This suit originated in the justice's court, where a judgment was rendered against appellant, in his absence, for the sum of $200. Appellant obtained a writ of certiorari to the county court, where it was dismissed on motion of appellee, and from that order of dismissal this appeal has been prosecuted.
In order to obtain a certiorari to a justice's court to remove a cause from that court to a county or district court, an order must be obtained from the county or district judge commanding the justice of the peace to make and certify a copy of the entries in the cause on his docket and transmit the same with the papers to the proper court. The writ will not be granted unless the party applying for it, or some one for him, shall make affidavit in writing setting forth sufficient cause for its issuance. A sufficient cause is stated when the justice of the peace is shown to have been without jurisdiction or where injustice was done the applicant by the judgment, and such injustice was not caused by the inexcusable neglect of the applicant. Vernon's Sayles' Civ. Stats. arts. 742 to 746, inclusive. In article 754 it is provided that a motion to dismiss the certiorari may be made at the first term of court to which it is returnable "for want of sufficient cause appearing in the affidavit, or for want of sufficient bond." Upon no other ground can a certiorari be dismissed. Webb v. University, 48 Tex. Civ. App. 264, 107 S.W. 86; Case Mach. Co. v. Lochridge, 195 S.W. 266. The laches or negligence of the attorney cannot be made the basis of an attack on the certiorari. Lucas v. Harrison, 139 S.W. 659.

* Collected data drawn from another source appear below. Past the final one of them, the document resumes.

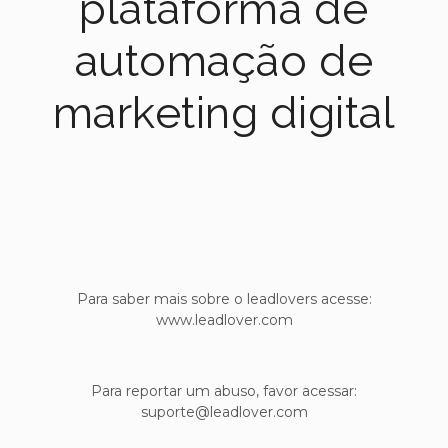
plataforma de
automação de
marketing digital
Para saber mais sobre o leadlovers acesse:
www.leadlover.com
Para reportar um abuso, favor acessar:
suporte@leadlover.com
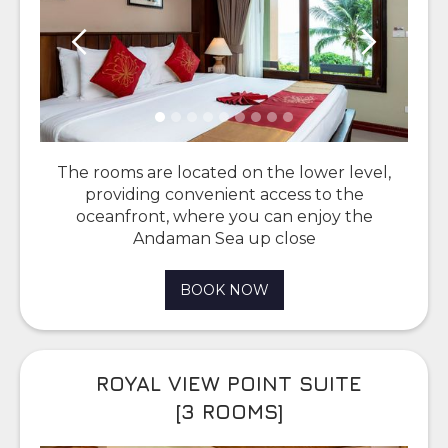
The rooms are located on the lower level,
providing convenient access to the
oceanfront, where you can enjoy the
Andaman Sea up close
BOOK NOW
ROYAL VIEW POINT SUITE
[3 ROOMS]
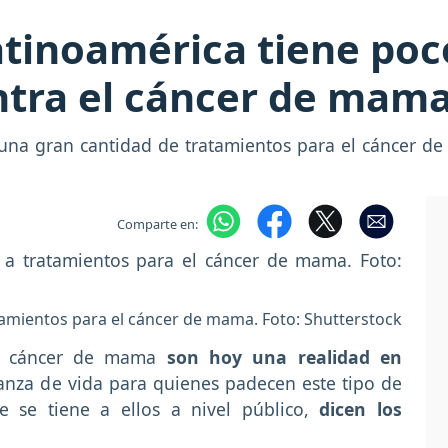
tinoamérica tiene poc
ntra el cáncer de mam
una gran cantidad de tratamientos para el cáncer de
Comparte en:
atamientos para el cáncer de mama. Foto: Shutterstock
el cáncer de mama
son hoy una realidad en
anza de vida para quienes padecen este tipo de
e se tiene a ellos a nivel público,
dicen los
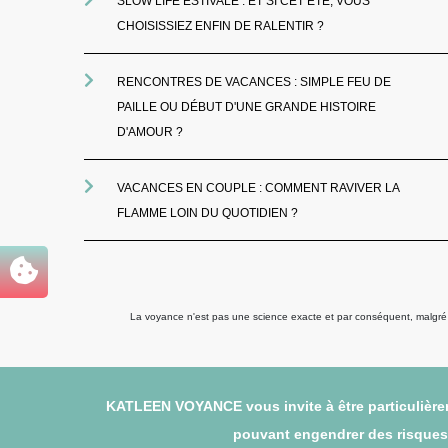
SLOW LIFE ESTIVALE : ET SI CET ÉTÉ, VOUS
CHOISISSIEZ ENFIN DE RALENTIR ?
RENCONTRES DE VACANCES : SIMPLE FEU DE
PAILLE OU DÉBUT D'UNE GRANDE HISTOIRE
D'AMOUR ?
VACANCES EN COUPLE : COMMENT RAVIVER LA
FLAMME LOIN DU QUOTIDIEN ?
La voyance n'est pas une science exacte et par conséquent, malgré to
KATLEEN VOYANCE vous invite à être particulièrem
pouvant engendrer des risques (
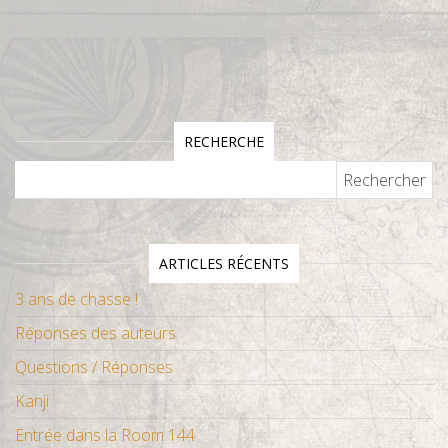
RECHERCHE
Rechercher :
ARTICLES RÉCENTS
3 ans de chasse !
Réponses des auteurs
Questions / Réponses
Kanji
Entrée dans la Room 144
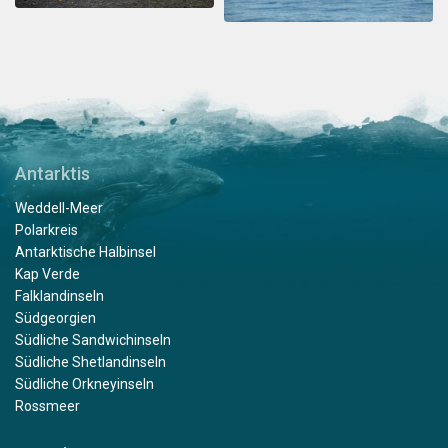
Antarktis
Weddell-Meer
Polarkreis
Antarktische Halbinsel
Kap Verde
Falklandinseln
Südgeorgien
Südliche Sandwichinseln
Südliche Shetlandinseln
Südliche Orkneyinseln
Rossmeer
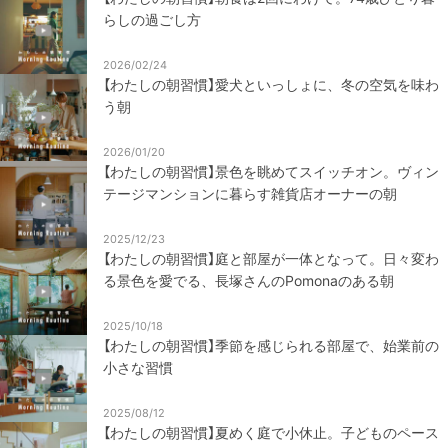
らしの過ごし方
2026/02/24
【わたしの朝習慣】愛犬といっしょに、冬の空気を味わ
う朝
2026/01/20
【わたしの朝習慣】景色を眺めてスイッチオン。ヴィン
テージマンションに暮らす雑貨店オーナーの朝
2025/12/23
【わたしの朝習慣】庭と部屋が一体となって。日々変わ
る景色を愛でる、長塚さんのPomonaのある朝
2025/10/18
【わたしの朝習慣】季節を感じられる部屋で、始業前の
小さな習慣
2025/08/12
【わたしの朝習慣】夏めく庭で小休止。子どものペース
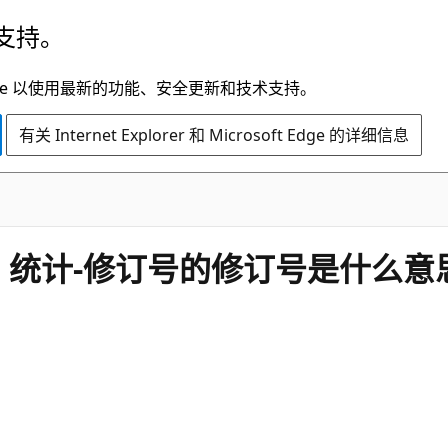
支持。
t Edge 以使用最新的功能、安全更新和技术支持。
有关 Internet Explorer 和 Microsoft Edge 的详细信息
，统计-修订号的修订号是什么意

The application for certiorari showed that appellant lived in Refugio county; that he was sued by appellee in the justice's court of precinct No. 3 in Dimmit county on an unliquidated demand for $200; that appellant filed a plea of privilege, and the case was set down for hearing on November 8, 1920, and in the absence of appellant the plea of privilege was overruled, and judgment rendered against appellant for $200; that appellant lives a long distance from a railroad, and the justice's court was held in a small village quite a distance from a railroad; that he employed an attorney to attend the court and represent him in the trial of the case, but the attorney failed to make railway connections and did not reach the court. The allegations show that appellant had sold appellee a secondhand automobile, and appellee based her claim on charges that appellant had by misrepresentation and fraud sold her a worthless car. Appellant expected to show that he had made no misrepresentations as to the car, but had in writing given her a truthful statement as to the age and condition of the car and had driven it from Bayside, in Refugio county, to Bermuda, in Dimmit county, and delivered it to appellee, and she was given every opportunity to examine the car, and that she did in fact personally examine the car and had it examined by experts, and the car was found by them to be as represented.
The application presented a good defense to the cause of action, and the absence of appellant did not appear to have arisen from his inexcusable neglect. If his attorney was negligent, he will not be held responsible for it. On the face of the pleadings it appears to be a case of dissatisfaction with a purchase made with full possession of the facts, and a suit against the seller residing in a distant county, and a judgment in his absence for every dollar demanded in a case of unliquidated damages. The allegations present a case of rank injustice, and appellant should be permitted to present his defenses. Nelson v. Hart, 23 S.W. 831.
*Page 775The judgment is reversed, and the cause remanded.